Later, getting some fish to eat and sitting in the beach square, I watched a woman carrying a baby, with her male partner following her and a little girl trailing behind. The little girl turned and stopped when she saw me and then she curled her fingers in a slow wave several times. Then she smiled again, all dimples and ran on to join her family. Those littlest of moments can bring a great whoosh of joy.

It brought to mind that lovely song by Australian singer Sara Storer called “Long Live the Girls“. Storer, who has four boys, said she wrote this song for her four nieces. It seems to me it’s a universal song for all the girls in their fearlessness, potential and in affirmation of their rights.

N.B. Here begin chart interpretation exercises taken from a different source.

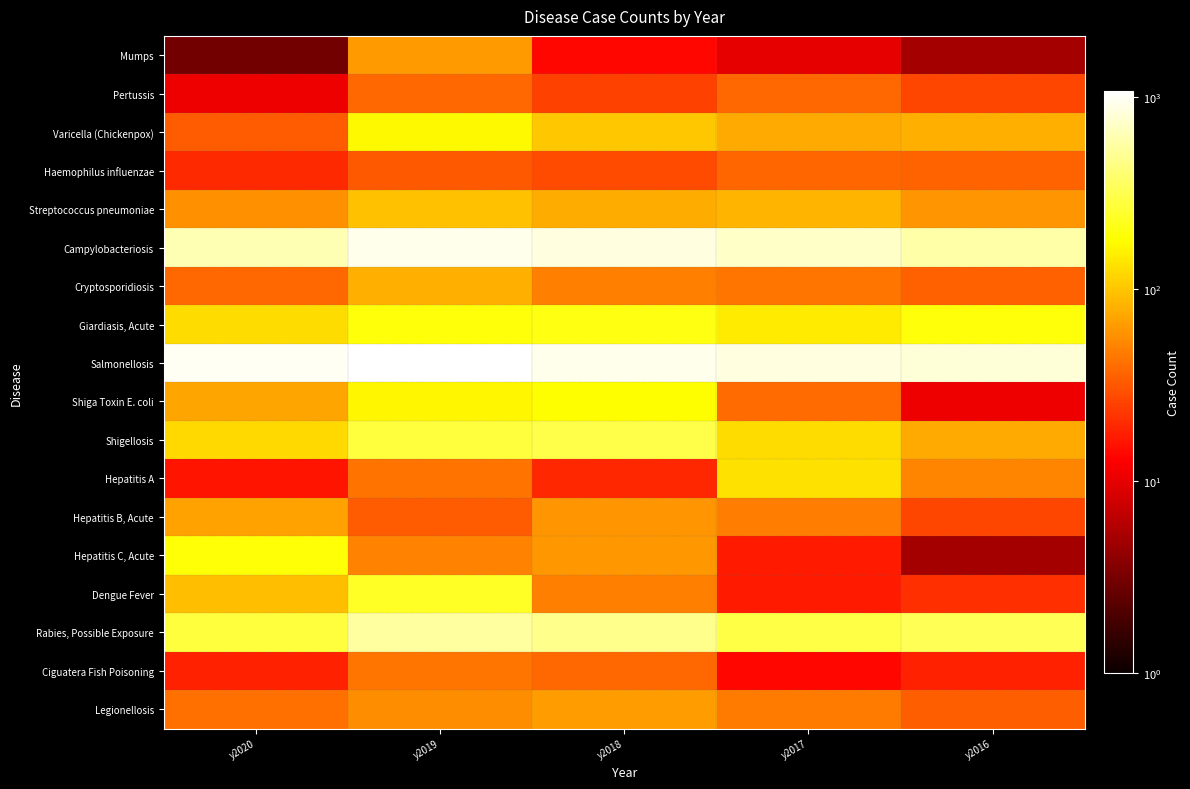

Reading left to right, transcribe all the data shown in this chart.

Mumps: y2020=3	y2019=64	y2018=14	y2017=10	y2016=5
Pertussis: y2020=11	y2019=38	y2018=25	y2017=38	y2016=27
Varicella (Chickenpox): y2020=33	y2019=169	y2018=102	y2017=75	y2016=80
Haemophilus influenzae: y2020=20	y2019=32	y2018=28	y2017=37	y2016=36
Streptococcus pneumoniae: y2020=58	y2019=95	y2018=77	y2017=84	y2016=60
Campylobacteriosis: y2020=627	y2019=923	y2018=847	y2017=730	y2016=588
Cryptosporidiosis: y2020=38	y2019=79	y2018=48	y2017=44	y2016=35
Giardiasis, Acute: y2020=128	y2019=193	y2018=205	y2017=147	y2016=196
Salmonellosis: y2020=987	y2019=1073	y2018=930	y2017=859	y2016=803
Shiga Toxin E. coli: y2020=71	y2019=168	y2018=178	y2017=39	y2016=11
Shigellosis: y2020=123	y2019=282	y2018=300	y2017=126	y2016=75
Hepatitis A: y2020=16	y2019=43	y2018=19	y2017=133	y2016=52
Hepatitis B, Acute: y2020=69	y2019=33	y2018=61	y2017=47	y2016=27
Hepatitis C, Acute: y2020=190	y2019=50	y2018=63	y2017=17	y2016=5
Dengue Fever: y2020=94	y2019=235	y2018=48	y2017=17	y2016=21
Rabies, Possible Exposure: y2020=276	y2019=543	y2018=475	y2017=297	y2016=329
Ciguatera Fish Poisoning: y2020=18	y2019=44	y2018=38	y2017=14	y2016=18
Legionellosis: y2020=41	y2019=56	y2018=65	y2017=46	y2016=34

Toward the end of my time in Australia I took a dreamy drive from Mt Gambier to Port Fairy – into faerie people land:

05cockatoosWhite cockatoos break across the sky
Gum studded roads
Scent of eucalyptus
Maggies cawing
Kookas cackling
My Australianness rooted in me
Deep like redgum roots
Shacks and ruins strewn across plains where the light bleaches out life
Stripped back stark
Glowing light
Meditative, memorable
Trees become creatures
Silhouettes sing to me
My country
Fella jump up
Sista sit on the ground
A gathering circle
To understand to try to

Jane Sloane
San Francisco

 

2 Responses

  1. Thanks as always, Jane – your calls to action usually leave me feeling both energised and a bit frustrated that I can’t make as much change as I want to, nor on a larger scale…

    Oh, and it was nice to see you in the Guardian Weekly this week!!

  2. Jane, Jane,

    Your latest is certainly a statement the world needs to read. Direct, passionate, wise, compelling.

    And I looked up that drive from Mt. Gambier to Port Fairy. Think I’ll take it next winter/summer!